I'd like the full listing transcribed exactly, with no images included.

COLLECTED MATERIAL:
━━━━━━━━━━━━━━━━━━━━

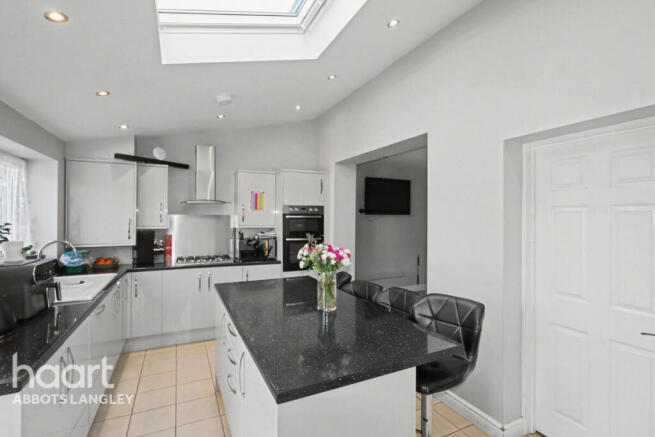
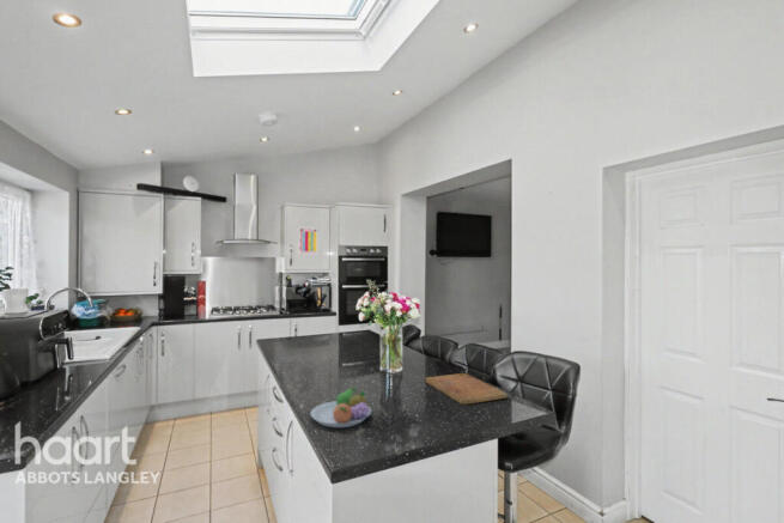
+ fruit bowl [309,387,372,428]
+ cutting board [425,372,508,406]
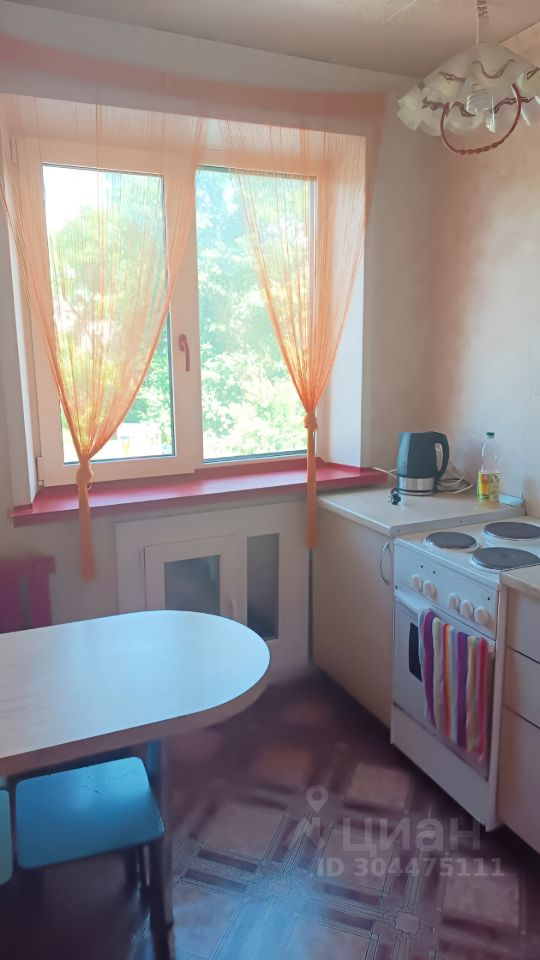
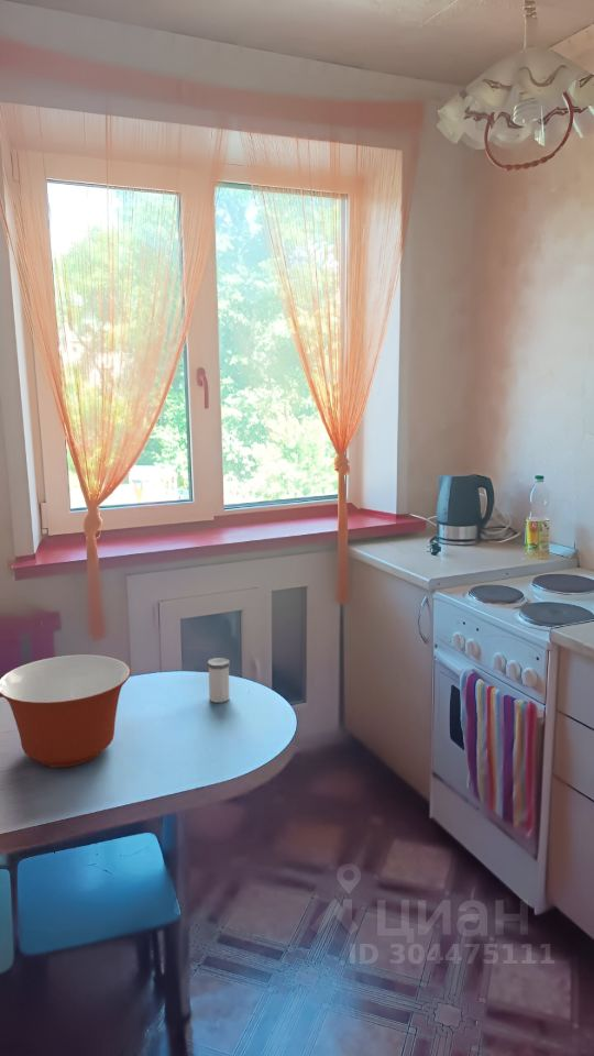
+ mixing bowl [0,653,131,769]
+ salt shaker [207,657,231,703]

━━━━━━━━━━━━━━━━━━━━

ANSWER FOR THE TASK:
+ fruit bowl [309,387,372,428]
+ cutting board [425,372,508,406]
+ mixing bowl [0,653,131,769]
+ salt shaker [207,657,231,703]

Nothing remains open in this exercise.